Low PAPR FBMC

Abstract

Unlike single carrier-frequency division multiple access (SC-FDMA), just combining discrete Fourier transform (DFT) spreading and filter bank multicarrier with offset quadrature amplitude modulation (FBMC-OQAM) results in only marginal peak to average power ratio (PAPR) reduction. To utilize the single carrier effect of DFT spreading, a special condition of the coefficients at each subcarrier’s in-phase and quadrature-phase (IQ) channels should be satisfied. As a starting point, we first derive this condition, which we call the identically-time-shifted-multicarrier (ITSM) condition. Then, based on this condition, we propose a new type of FBMC for low PAPR. The main features of the proposed scheme are summarized as follows.

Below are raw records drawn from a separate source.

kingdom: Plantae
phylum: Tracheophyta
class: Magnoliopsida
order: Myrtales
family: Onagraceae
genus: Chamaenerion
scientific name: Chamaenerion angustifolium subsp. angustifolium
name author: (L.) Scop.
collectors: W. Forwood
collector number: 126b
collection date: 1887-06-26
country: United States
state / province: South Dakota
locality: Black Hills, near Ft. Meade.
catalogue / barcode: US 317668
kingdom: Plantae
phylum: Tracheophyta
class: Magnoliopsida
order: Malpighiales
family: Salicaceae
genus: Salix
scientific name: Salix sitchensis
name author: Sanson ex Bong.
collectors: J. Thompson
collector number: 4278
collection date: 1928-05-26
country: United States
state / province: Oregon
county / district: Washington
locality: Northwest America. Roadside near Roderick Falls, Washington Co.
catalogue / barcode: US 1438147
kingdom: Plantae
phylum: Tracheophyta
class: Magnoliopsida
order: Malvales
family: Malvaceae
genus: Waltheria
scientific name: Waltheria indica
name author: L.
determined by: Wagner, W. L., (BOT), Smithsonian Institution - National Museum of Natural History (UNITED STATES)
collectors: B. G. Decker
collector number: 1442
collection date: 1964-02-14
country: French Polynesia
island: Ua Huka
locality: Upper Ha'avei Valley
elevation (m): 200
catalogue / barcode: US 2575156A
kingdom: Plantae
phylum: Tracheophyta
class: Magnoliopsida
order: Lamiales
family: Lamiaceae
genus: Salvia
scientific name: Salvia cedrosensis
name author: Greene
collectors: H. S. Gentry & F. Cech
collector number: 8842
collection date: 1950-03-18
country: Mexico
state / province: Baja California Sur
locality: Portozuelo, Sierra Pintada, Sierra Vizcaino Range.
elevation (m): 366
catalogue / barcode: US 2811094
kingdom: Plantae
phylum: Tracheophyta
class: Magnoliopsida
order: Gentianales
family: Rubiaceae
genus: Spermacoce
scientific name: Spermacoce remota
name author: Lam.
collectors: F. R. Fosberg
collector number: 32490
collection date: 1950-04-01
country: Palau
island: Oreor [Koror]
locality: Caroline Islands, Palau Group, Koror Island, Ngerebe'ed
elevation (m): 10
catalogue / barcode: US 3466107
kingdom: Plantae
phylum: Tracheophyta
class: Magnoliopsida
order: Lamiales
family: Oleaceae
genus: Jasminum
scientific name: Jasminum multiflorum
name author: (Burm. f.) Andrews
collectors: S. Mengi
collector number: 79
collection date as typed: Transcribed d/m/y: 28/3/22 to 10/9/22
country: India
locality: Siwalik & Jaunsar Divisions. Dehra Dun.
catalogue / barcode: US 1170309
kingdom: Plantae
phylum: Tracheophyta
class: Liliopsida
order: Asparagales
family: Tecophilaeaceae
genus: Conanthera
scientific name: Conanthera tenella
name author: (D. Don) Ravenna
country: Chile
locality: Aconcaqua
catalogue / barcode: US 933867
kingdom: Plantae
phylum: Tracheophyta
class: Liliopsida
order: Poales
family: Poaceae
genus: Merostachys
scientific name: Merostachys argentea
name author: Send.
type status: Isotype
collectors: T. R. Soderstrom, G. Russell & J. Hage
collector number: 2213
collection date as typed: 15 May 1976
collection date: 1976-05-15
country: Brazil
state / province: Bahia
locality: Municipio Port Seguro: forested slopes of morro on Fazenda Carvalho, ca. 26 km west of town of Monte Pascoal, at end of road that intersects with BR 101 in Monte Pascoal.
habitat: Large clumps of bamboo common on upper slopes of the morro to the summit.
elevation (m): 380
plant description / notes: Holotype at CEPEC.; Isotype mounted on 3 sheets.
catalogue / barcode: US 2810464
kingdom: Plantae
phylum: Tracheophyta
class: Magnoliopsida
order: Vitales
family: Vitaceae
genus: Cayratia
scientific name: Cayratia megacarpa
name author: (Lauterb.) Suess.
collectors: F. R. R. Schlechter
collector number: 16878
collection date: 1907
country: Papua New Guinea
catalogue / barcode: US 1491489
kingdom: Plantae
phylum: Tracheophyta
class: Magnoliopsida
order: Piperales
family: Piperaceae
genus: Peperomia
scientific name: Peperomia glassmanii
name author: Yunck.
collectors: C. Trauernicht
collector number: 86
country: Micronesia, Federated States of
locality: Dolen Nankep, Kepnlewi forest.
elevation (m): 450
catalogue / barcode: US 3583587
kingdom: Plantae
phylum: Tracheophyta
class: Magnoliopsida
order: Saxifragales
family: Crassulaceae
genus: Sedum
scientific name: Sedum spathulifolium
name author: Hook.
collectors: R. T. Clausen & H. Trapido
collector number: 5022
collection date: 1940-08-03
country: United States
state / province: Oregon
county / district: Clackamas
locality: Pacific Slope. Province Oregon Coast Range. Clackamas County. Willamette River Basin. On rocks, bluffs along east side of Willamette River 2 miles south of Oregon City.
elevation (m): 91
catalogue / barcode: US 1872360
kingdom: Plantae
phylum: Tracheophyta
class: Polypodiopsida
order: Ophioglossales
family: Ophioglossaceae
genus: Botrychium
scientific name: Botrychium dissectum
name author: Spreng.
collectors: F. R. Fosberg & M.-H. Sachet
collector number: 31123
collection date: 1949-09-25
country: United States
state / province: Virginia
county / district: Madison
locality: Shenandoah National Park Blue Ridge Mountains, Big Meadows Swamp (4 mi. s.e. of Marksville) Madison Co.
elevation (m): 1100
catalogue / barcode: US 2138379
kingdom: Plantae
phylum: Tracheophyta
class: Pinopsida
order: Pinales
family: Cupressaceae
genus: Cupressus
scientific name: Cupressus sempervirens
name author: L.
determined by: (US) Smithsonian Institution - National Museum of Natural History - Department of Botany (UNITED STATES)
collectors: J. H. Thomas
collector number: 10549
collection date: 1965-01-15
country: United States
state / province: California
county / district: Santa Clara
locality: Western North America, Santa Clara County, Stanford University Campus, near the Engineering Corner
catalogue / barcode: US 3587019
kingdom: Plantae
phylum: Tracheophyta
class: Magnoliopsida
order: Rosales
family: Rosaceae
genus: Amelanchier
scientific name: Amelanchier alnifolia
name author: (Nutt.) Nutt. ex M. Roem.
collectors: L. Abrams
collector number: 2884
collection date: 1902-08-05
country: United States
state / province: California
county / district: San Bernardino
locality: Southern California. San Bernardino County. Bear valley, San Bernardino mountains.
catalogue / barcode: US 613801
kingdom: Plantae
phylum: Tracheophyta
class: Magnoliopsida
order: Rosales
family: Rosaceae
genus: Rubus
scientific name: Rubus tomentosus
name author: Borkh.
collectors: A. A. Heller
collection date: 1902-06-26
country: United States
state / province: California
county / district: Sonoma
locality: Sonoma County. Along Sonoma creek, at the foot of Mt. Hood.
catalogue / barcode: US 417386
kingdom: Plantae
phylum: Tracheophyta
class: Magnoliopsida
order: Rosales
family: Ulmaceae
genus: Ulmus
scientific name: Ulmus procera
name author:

First, in order to further enhance the amount of PAPR reduction, we generate the four candidate versions of the DFT-spread and ITSM-conditioned FBMC waveform and select the one with minimum peak power. Even with multiple candidate generation, the major computation parts, such as DFT and IDFT are shared and need to be performed only once, unlike the conventional side information (SI)-based PAPR reduction schemes. Consequently, with a fractional complexity overhead compared with the previous DFT-spread FBMC, the proposed scheme achieves a PAPR reduction comparable to that of SC-FDMA. Second, the proposed scheme transmits only two bit SI per data block consisting of multiple FBMC-OQAM symbols. Hence, the SI overhead is significantly low compared with the usual SI-based schemes, such as selective mapping or partial transmit sequence.